Il y a une bestiole répugnante. Un monstre aux multiples têtes. Aux multiples tentacules. Pollution. Ingérence de l’Etat. Inaction des populations. Cynisme médiatique. Incompétence policière. Rupture des valeurs familiales. L’ironie mordante de Bong Joon-Ho instigue son cri de révolte contre plusieurs problèmes. Mais une chose est sûre, nous créons nos propres démons.
De Mother, à Memories of Murder, en passant par Parasite, l’idée de s’enfermer dans les codes éculés d’un genre n’est jamais venue à l’esprit de Bong Joon-Ho. Il l’a parfaitement compris. S’approprier le genre et transcender ses lois pour en faire autre chose c’est lui donner une nouvelle légitimité. Lui offrir un style référentiel diversifié. Lui construire un univers imprécis pour le meilleur. C’est un fait, Bong Joon-Ho aime faire des mélanges hybrides. Et c’est une réelle bravoure qui permet ici de retrouver les portraits sociaux si chers au cœur du réalisateur, sur ces drôles de monstres, les humains, et leurs nombreux défauts.

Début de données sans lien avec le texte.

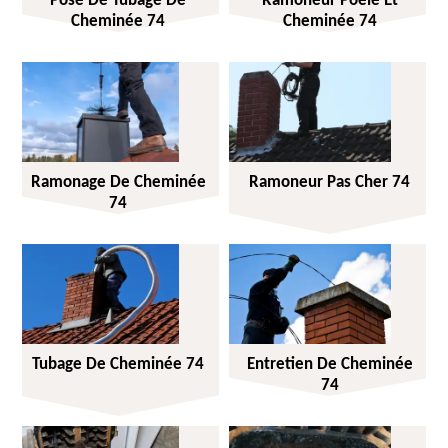
Pose De Tubage De
Ramoneur Poêle Et
Cheminée 74
Cheminée 74
Ramonage De Cheminée
Ramoneur Pas Cher 74
74
Tubage De Cheminée 74
Entretien De Cheminée
74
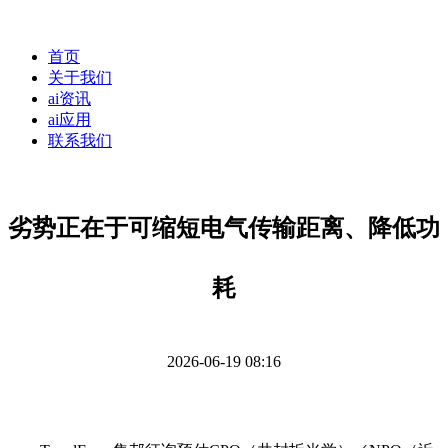
首页
关于我们
ai资讯
ai应用
联系我们
劣势正在于可缩短电气传输距离、降低功
耗
2026-06-19 08:16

Alien le Huitième Passager, les Dents de la Mer, Godzilla. Les influences et les styles de ces illustres représentants ne déteignent jamais sur The Host. L’œuvre s’attèle plutôt à un jeu amusant. Celui de retourner les canons du genre, de les parodier, de s’en moquer. Et le meilleur dans tout ce processus audacieux, c’est que son récit n’en pâtit pas une seule seconde. Il en devient même plus fort. L’inclinaison de la créature confirme pleinement ce constat. D’une allure grotesque, elle sabote elle-même l’envergure de sa menace. Incapable de se déplacer sans chuter. Pataude au point de se coincer la tête dans les maisons. Une simple enfant parvient à se jouer suffisamment d’elle pour lui survivre. C’est un monstre craignos qui a parfaitement sa place parmi les idiots et les badauds qui composent l’essentiel du casting.
Avec une stylisation parodique aussi prononcée pour le monstre, que reste-t-il ? Eh bien beaucoup de choses, car il faut admirer à quel point la créature n’est que la rime des discours subversifs du récit. En effet, si le burlesque n’est jamais très loin il est surtout le chef d’orchestre d’une multitude de dynamiques qui ne sert qu’un seul but : métaphoriser les tares d’entités sud-coréennes bien précises. D’un côté, il y a la perdition des valeurs familiales. La famille que nous suivons est dégénérée, malade. C’est la conséquence d’une éducation parentale à la fois dépassée mais aussi complice. D’un autre, il y a indéniablement une charge politique. On y retrouve tout le spectre de l’incompétence gouvernementale que Bong Joon-Ho aime tant dénoncer avec des policiers stupides, des médecins immoraux, et des leaders inaptes. Une incompétence qui se faufile jusque dans cette soumission à l’impérialisme américain, soit l’origine même du problème.
Mais davantage que des institutions incompétentes, il est intéressant de constater à quel point celles-ci massacrent presque autant que le monstre la petite famille au centre de l’histoire. Traquée, fichée, attaquée, manipulée. Sa situation symbolise l’abandon du pays pour ses citoyens. Et ce n’est pas un hasard si la construction du récit amène à un final où ce sont avant tout des rejetés de la vie qui prennent les choses en main. Unis, ils gagnent le combat. Non seulement contre le monstre mais aussi contre un système désintéressé de sa population.
La bête meurt, la crise est résolue, et c’est un étranger qui recueille un orphelin dans le besoin. Le gouvernement, lui, est débarrassé de son horrible crise tandis que les responsables demeurent en paix. Mise en place d’une épanadiplose pessimiste : le protagoniste principal retourne à son snack, rien n’a changé. Et qui sait ce que les eaux troubles du fleuve de Séoul abritent désormais.
Conclusion :
Avec The Host, Bong Joon-Ho est peut-être parvenu à créer l’hybride le plus étrange du cinéma : une comédie-thriller écolo-horrifique. Cette bizarrerie qui transcende le genre monstre est pourtant lucide et profonde en centrant son attention sur des problèmes de société. Elle rappelle les valeurs familiales, dénonce l’inaction du gouvernement, mais fait aussi porter une responsabilité sur les populations. Paradoxalement seule la créature paraît innocente dans ce paysage social, même si elle a parfaitement sa place parmi les badauds de Séoul.